----- Documento

En parte, estas posiciones de Cánovas tenían su fundamento en una concepción casi teológica de la nación. Creía que «las naciones son la obra de Dios» y no el resultado de la acción humana. Permitir que se menoscabe el poder de España, madre de naciones, sería en consecuencia un crimen contra Dios. Paradójicamente, aunque Cánovas amaba a su país, no parecía tener en alta estima a sus compatriotas. El español era «radicalmente ingobernable y esencialmente anárquico» y necesitaba una mano firme que lo guiara. Por este motivo, había que preservar y defender la monarquía borbónica, a la que identificaba con la propia integridad de la nación española. Ceder en Cuba, Marruecos o Filipinas tendría, según Cánovas, consecuencias nefastas en la Península, pues podría animar a las gentes de Cataluña o de las provincias vascas a exigir más autonomía.

En 1891, como presidente del Gobierno, Cánovas pronuncia un discurso ante el Congreso de diputados en el que promete que, si se produce una insurrección en Cuba, su Gobierno luchará «hasta el último hombre y hasta la última peseta», una afirmación que marcaría la posición española en el conflicto cubano. En la oposición al Gobierno liberal entre 1892 y 1895, Cánovas se opuso al proyecto de reforma de Maura, argumentando que no debían hacerse concesiones a los cubanos hasta que hubieran mostrado su adhesión y lealtad a España. Con todo esto, cuando Cánovas asume el poder en la primavera de 1895, a nadie sorprende que adopte una política de línea dura hacia Cuba y no admita discusiones o negociaciones hasta haber asegurado la victoria militar. Cánovas era el poder detrás de Weyler, y todo el mundo sabía que la Cuba española resistiría o caería con él[3].

En los asuntos internos, Cánovas también se opuso a cualquier tipo de reformas. Trataba a los nacionalistas vascos y catalanes que reivindicaban más autonomía como a terroristas decididos a destruir España, y no mostraba más que desprecio por las reivindicaciones de la clase trabajadora. En 1883, el Gobierno liberal destapó una conspiración anarquista en Andalucía llamada La Mano Negra cuyo fin era, según los más alarmistas, acabar con la civilización cristiana. Cánovas creyó ver en este episodio una lección política: la tolerancia liberal con la oposición radical había permitido a los anarquistas realizar acciones encaminadas a destruir España. Cuando Cánovas retoma el poder en 1884, nadie se sorprende de las enérgicas medidas que adopta contra todas las revueltas de trabajadores y campesinos.

Su elitismo social lo impelía a albergar una gran desconfianza hacia las clases populares. «Tengo la convicción profunda», escribía, «de que las desigualdades proceden de Dios, que son propias de nuestra naturaleza». Las elites eran completamente diferentes a las masas. Su propia superioridad se manifestaba «en la actividad, en la inteligencia y hasta en la moralidad» y, en consecuencia, «las minorías inteligentes gobernarán siempre el mundo, de una u otra forma». La ecuación que equiparaba riqueza, inteligencia y aptitud como condiciones para gobernar tenía para Cánovas un valor absoluto. Como sintetizaba uno de los amigos de Cánovas en el Gobierno, en un discurso en el Congreso: «La pobreza, señores, es signo de estupidez». La misión de Cánovas en la política doméstica consistía en evitar que los hombres pobres y estúpidos gobernaran. Dios había dotado al hombre con la desigualdad, «el gran tesoro de la humanidad» y el Estado no debía transgredir los designios divinos. Las dificultades que afrontaban las clases trabajadoras sólo podían tratarse de dos maneras: mediante la caridad privada o mediante la represión pública. Con esta concepción, era evidente que la clase obrera no podía esperar gran cosa de Cánovas[4]. En consecuencia, los trabajadores españoles odiaban a Cánovas tanto como los patriotas cubanos, y lo conocían simplemente como El Monstruo, un apodo que lo persiguió fuera de España, especialmente entre la clase trabajadora de Cuba.

----------
----- Registros de datos

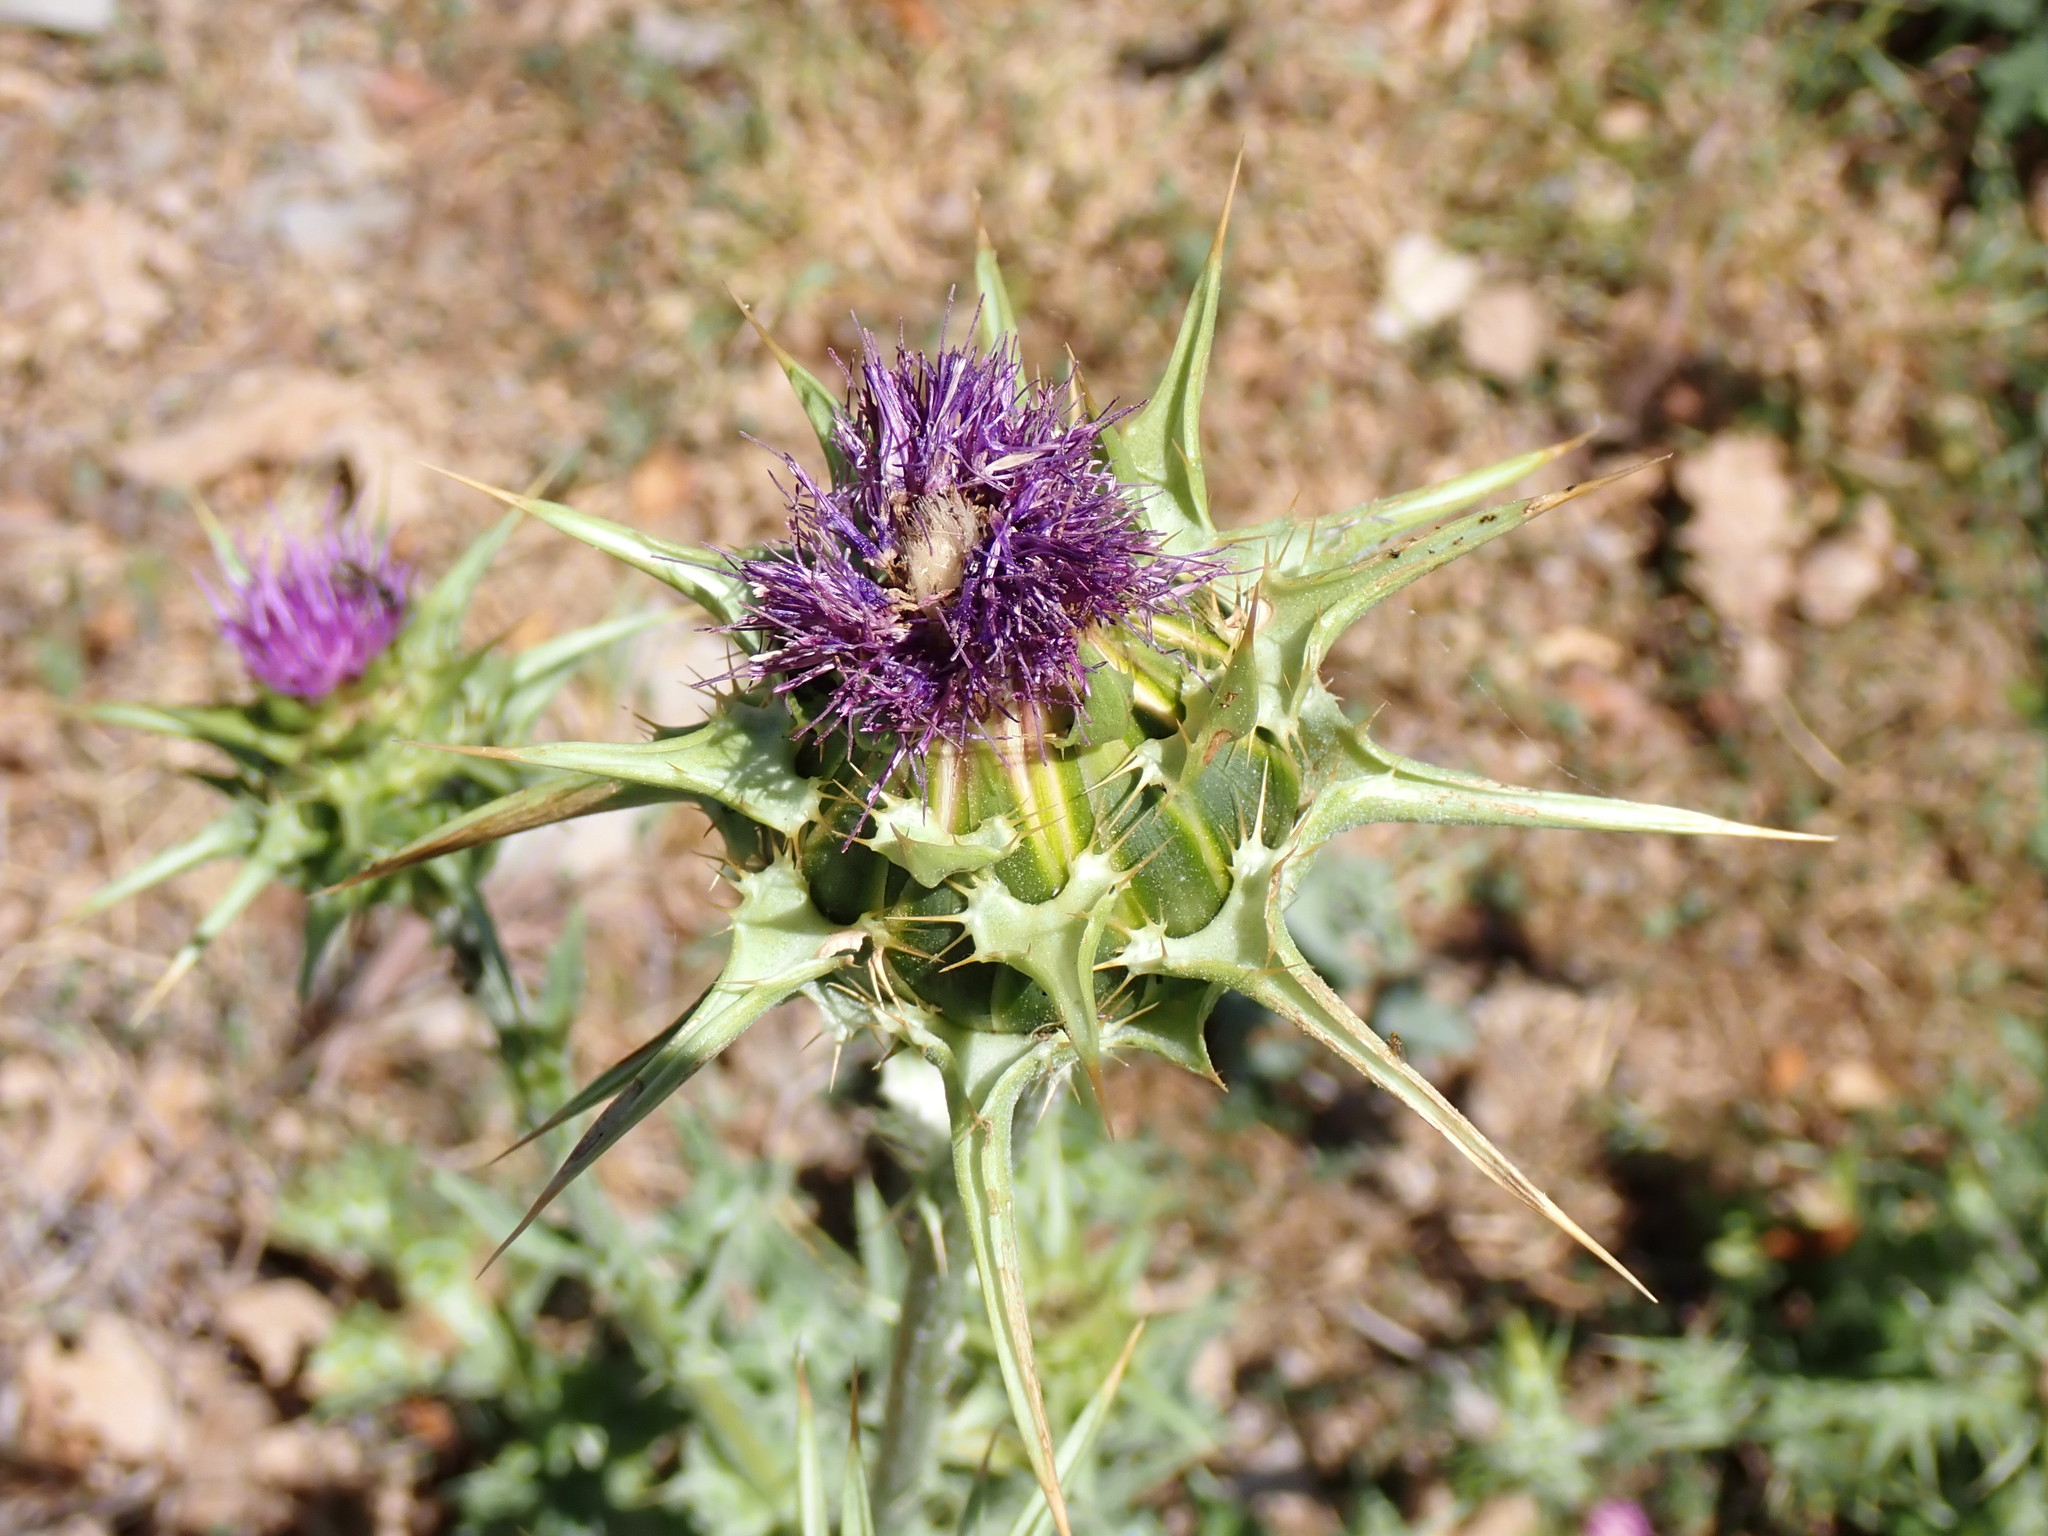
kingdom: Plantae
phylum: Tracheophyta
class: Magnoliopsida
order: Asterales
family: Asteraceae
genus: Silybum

----------
----- Registros de datos

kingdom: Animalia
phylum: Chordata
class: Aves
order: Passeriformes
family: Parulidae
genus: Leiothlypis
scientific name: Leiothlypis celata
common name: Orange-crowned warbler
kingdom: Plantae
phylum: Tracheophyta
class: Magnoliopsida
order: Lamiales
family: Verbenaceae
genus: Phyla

----------
----- Registros de datos

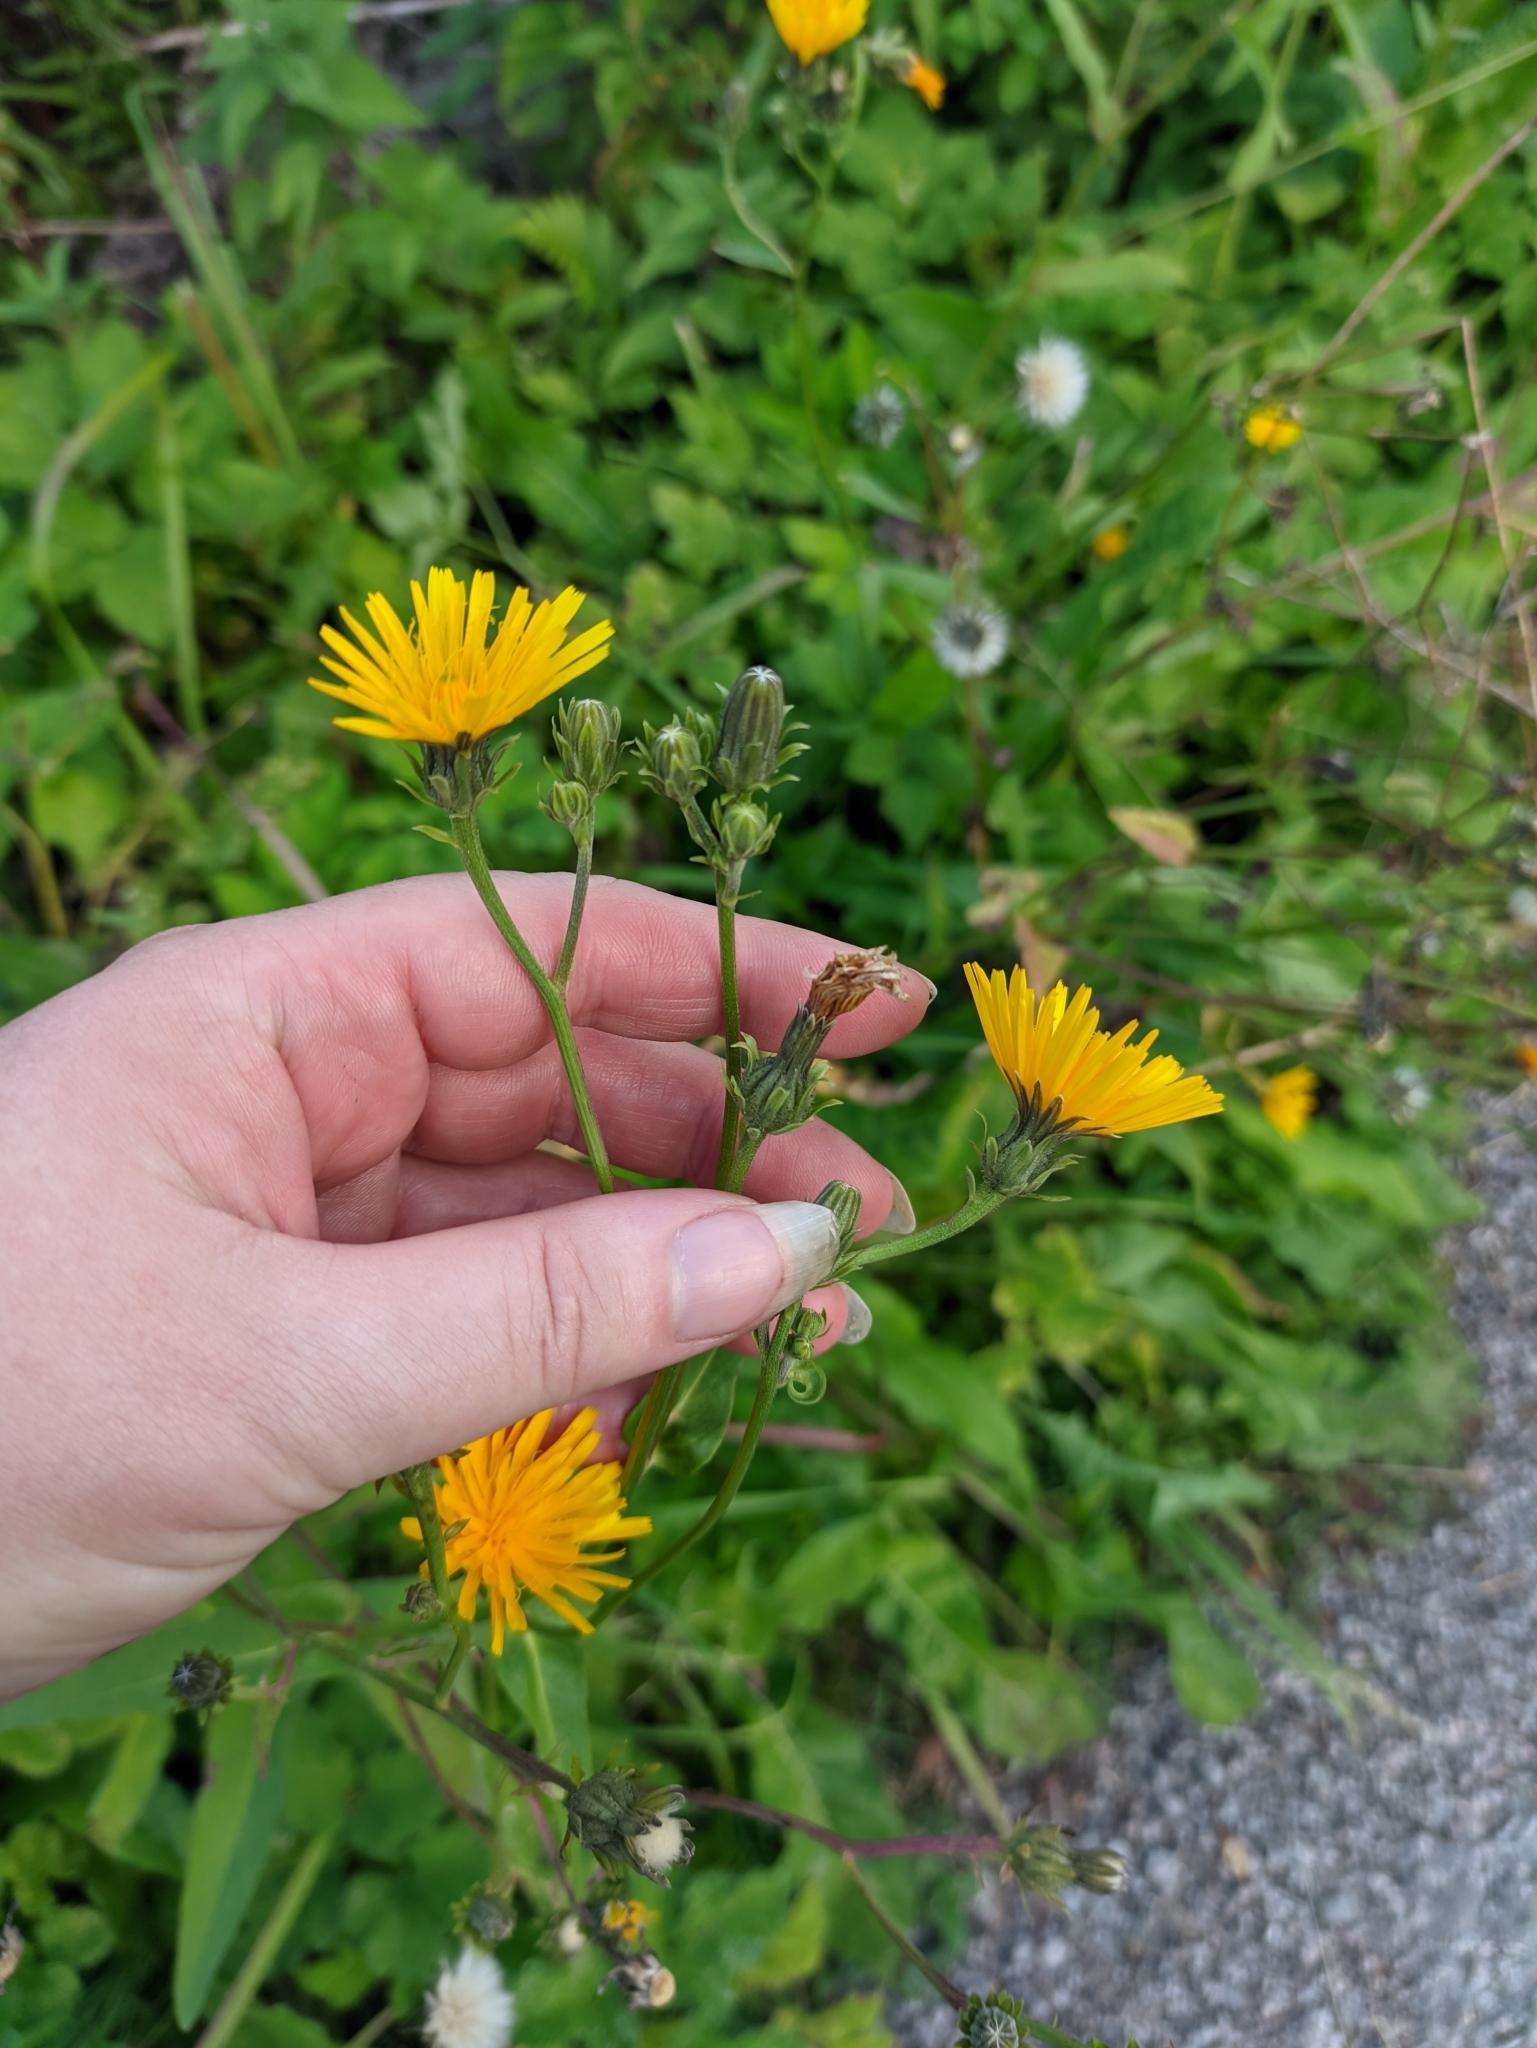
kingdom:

----------

Ejercicio propuesto A.
Traduce al inglés esta oración del texto sobre Cánovas: «Paradójicamente, aunque Cánovas amaba a su país, no parecía tener en alta estima a sus compatriotas.»
Ejercicio propuesto B.
Según el texto sobre Cánovas, ¿con qué apodo lo conocían los trabajadores españoles?
Ejercicio propuesto C.
Enumera todos los años distintos que se mencionan en el texto sobre Cánovas.

Respuesta correcta A.
Paradoxically, although Cánovas loved his country, he did not seem to hold his compatriots in high esteem.

Respuesta correcta B.
El Monstruo.

Respuesta correcta C.
1891, 1892, 1895, 1883, 1884